PROMPT ->
I need the entries printed again word for word, without the images.

Stored data:
++++++++++++++++++++

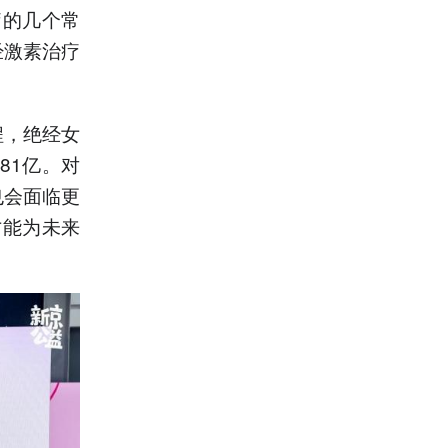
疗的几个常
经激素治疗
程，绝经女
81亿。对
也会面临更
才能为未来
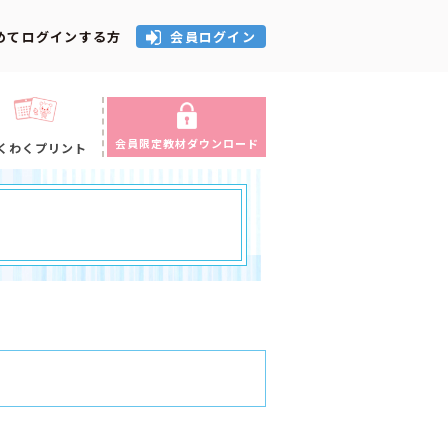
めてログインする方
会員ログイン
会員限定教材ダウンロード
くわくプリント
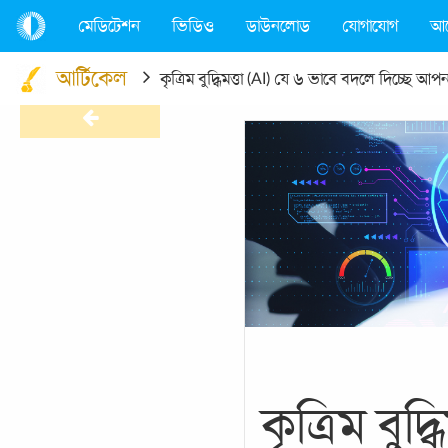
মেডিটেশন
ভিডিও
ডাউনলোড
যোগাযোগ
আ
আর্টিকেল
কৃত্রিম বুদ্ধিমত্তা (AI) যে ৬ ভাবে বদলে দিচ্ছে আপ
কৃত্রিম বুদ্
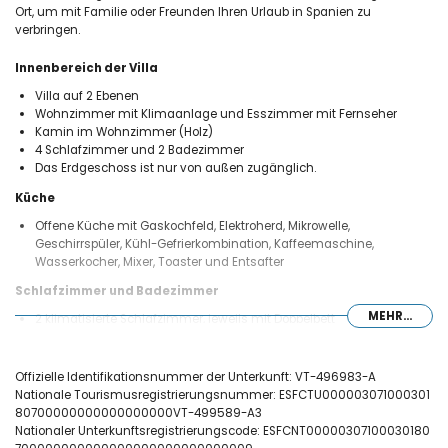
Ort, um mit Familie oder Freunden Ihren Urlaub in Spanien zu
verbringen.
Innenbereich der Villa
Villa auf 2 Ebenen
Wohnzimmer mit Klimaanlage und Esszimmer mit Fernseher
Kamin im Wohnzimmer (Holz)
4 Schlafzimmer und 2 Badezimmer
Das Erdgeschoss ist nur von außen zugänglich.
Küche
Offene Küche mit Gaskochfeld, Elektroherd, Mikrowelle,
Geschirrspüler, Kühl-Gefrierkombination, Kaffeemaschine,
Wasserkocher, Mixer, Toaster und Entsafter
Schlafzimmer und Badezimmer
MEHR...
2 klimatisierte Schlafzimmer, jeweils mit Doppelbett
2 klimatisierte Schlafzimmer, jeweils mit 2 Einzelbetten (Maße: 190 x
90 cm)
Badezimmer mit Doppelwaschbecken, Badewanne/Dusche-
Offizielle Identifikationsnummer der Unterkunft: VT-496983-A
Kombination und WC
Nationale Tourismusregistrierungsnummer: ESFCTU000003071000301
Badezimmer mit Einzelwaschbecken, Dusche und WC
80700000000000000000VT-499589-A3
Nationaler Unterkunftsregistrierungscode: ESFCNT00000307100030180
Außenbereich der Villa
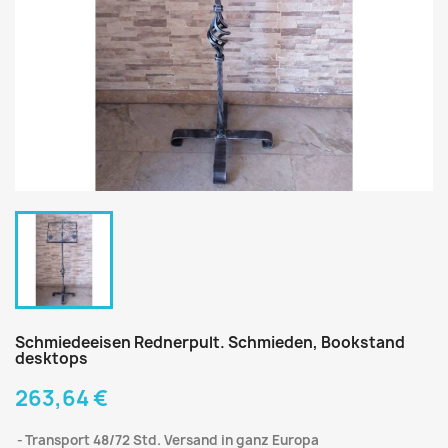
Schmiedeeisen Rednerpult. Schmieden, Bookstand
desktops
263,64 €
Transport 48/72 Std. Versand in ganz Europa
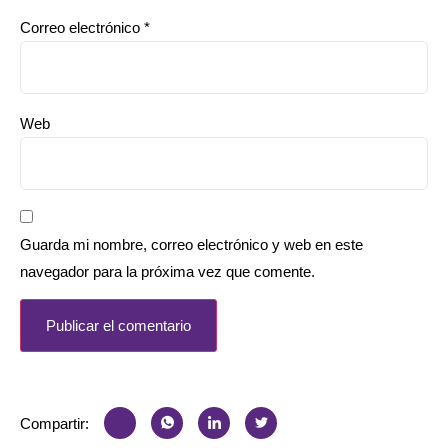
Correo electrónico
*
Web
Guarda mi nombre, correo electrónico y web en este
navegador para la próxima vez que comente.
Compartir:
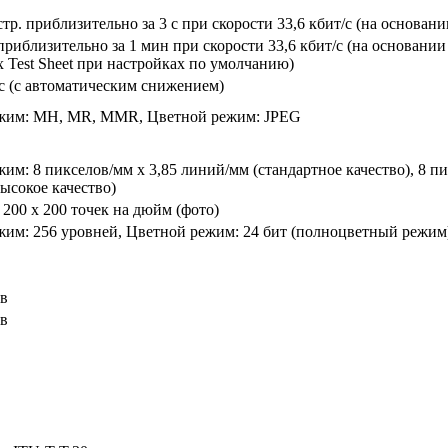
стр. приблизительно за 3 с при скорости 33,6 кбит/с (на основ
 приблизительно за 1 мин при скорости 33,6 кбит/с (на основан
x Test Sheet при настройках по умолчанию)
/с (с автоматическим снижением)
жим: MH, MR, MMR, Цветной режим: JPEG
им: 8 пикселов/мм х 3,85 линий/мм (стандартное качество), 8 пик
ысокое качество)
200 x 200 точек на дюйм (фото)
им: 256 уровней, Цветной режим: 24 бит (полноцветный режим) 
ов
ов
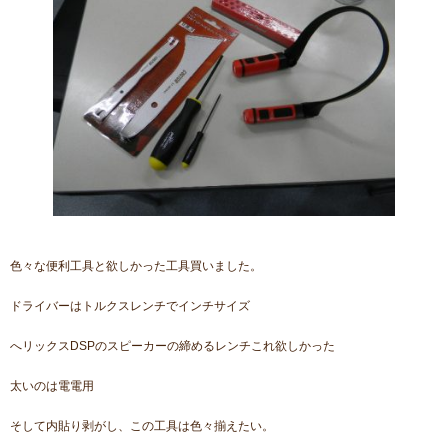
色々な便利工具と欲しかった工具買いました。
ドライバーはトルクスレンチでインチサイズ
へリックスDSPのスピーカーの締めるレンチこれ欲しかった
太いのは電電用
そして内貼り剥がし、この工具は色々揃えたい。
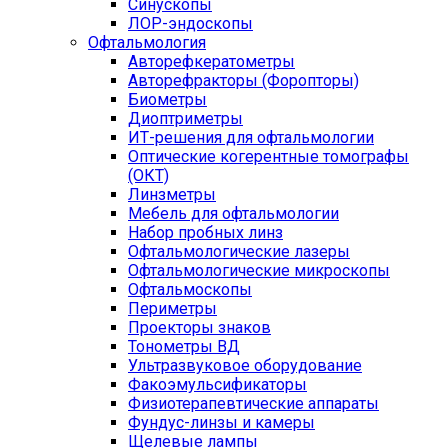
Синускопы
ЛОР-эндоскопы
Офтальмология
Авторефкератометры
Авторефракторы (Форопторы)
Биометры
Диоптриметры
ИТ-решения для офтальмологии
Оптические когерентные томографы
(ОКТ)
Линзметры
Мебель для офтальмологии
Набор пробных линз
Офтальмологические лазеры
Офтальмологические микроскопы
Офтальмоскопы
Периметры
Проекторы знаков
Тонометры ВД
Ультразвуковое оборудование
Факоэмульсификаторы
Физиотерапевтические аппараты
Фундус-линзы и камеры
Щелевые лампы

++++++++++++++++++++

WORKED SOLUTION ->
疗的几个常
经激素治疗
程，绝经女
81亿。对
也会面临更
才能为未来
めてログインする方
会員ログイン
会員限定教材ダウンロード
くわくプリント
মেডিটেশন
ভিডিও
ডাউনলোড
যোগাযোগ
আ
আর্টিকেল
কৃত্রিম বুদ্ধিমত্তা (AI) যে ৬ ভাবে বদলে দিচ্ছে আপ
কৃত্রিম বুদ্
Ort, um mit Familie oder Freunden Ihren Urlaub in Spanien zu
verbringen.
Innenbereich der Villa
Villa auf 2 Ebenen
Wohnzimmer mit Klimaanlage und Esszimmer mit Fernseher
Kamin im Wohnzimmer (Holz)
4 Schlafzimmer und 2 Badezimmer
Das Erdgeschoss ist nur von außen zugänglich.
Küche
Offene Küche mit Gaskochfeld, Elektroherd, Mikrowelle,
Geschirrspüler, Kühl-Gefrierkombination, Kaffeemaschine,
Wasserkocher, Mixer, Toaster und Entsafter
Schlafzimmer und Badezimmer
MEHR...
2 klimatisierte Schlafzimmer, jeweils mit Doppelbett
2 klimatisierte Schlafzimmer, jeweils mit 2 Einzelbetten (Maße: 190 x
90 cm)
Badezimmer mit Doppelwaschbecken, Badewanne/Dusche-
Offizielle Identifikationsnummer der Unterkunft: VT-496983-A
Kombination und WC
Nationale Tourismusregistrierungsnummer: ESFCTU000003071000301
Badezimmer mit Einzelwaschbecken, Dusche und WC
80700000000000000000VT-499589-A3
Nationaler Unterkunftsregistrierungscode: ESFCNT00000307100030180
Außenbereich der Villa
Schmiedeeisen Rednerpult. Schmieden, Bookstand
desktops
263,64 €
Transport 48/72 Std. Versand in ganz Europa
Correo electrónico
*
Web
Guarda mi nombre, correo electrónico y web en este
navegador para la próxima vez que comente.
Compartir:
стр. приблизительно за 3 с при скорости 33,6 кбит/с (на основ
 приблизительно за 1 мин при скорости 33,6 кбит/с (на основан
x Test Sheet при настройках по умолчанию)
/с (с автоматическим снижением)
жим: MH, MR, MMR, Цветной режим: JPEG
им: 8 пикселов/мм х 3,85 линий/мм (стандартное качество), 8 пик
ысокое качество)
200 x 200 точек на дюйм (фото)
им: 256 уровней, Цветной режим: 24 бит (полноцветный режим) 
ов
ов
色々な便利工具と欲しかった工具買いました。
ドライバーはトルクスレンチでインチサイズ
へリックスDSPのスピーカーの締めるレンチこれ欲しかった
太いのは電電用
そして内貼り剥がし、この工具は色々揃えたい。
Синускопы
ЛОР-эндоскопы
Офтальмология
Авторефкератометры
Авторефракторы (Форопторы)
Биометры
Диоптриметры
ИТ-решения для офтальмологии
Оптические когерентные томографы
(ОКТ)
Линзметры
Мебель для офтальмологии
Набор пробных линз
Офтальмологические лазеры
Офтальмологические микроскопы
Офтальмоскопы
Периметры
Проекторы знаков
Тонометры ВД
Ультразвуковое оборудование
Факоэмульсификаторы
Физиотерапевтические аппараты
Фундус-линзы и камеры
Щелевые лампы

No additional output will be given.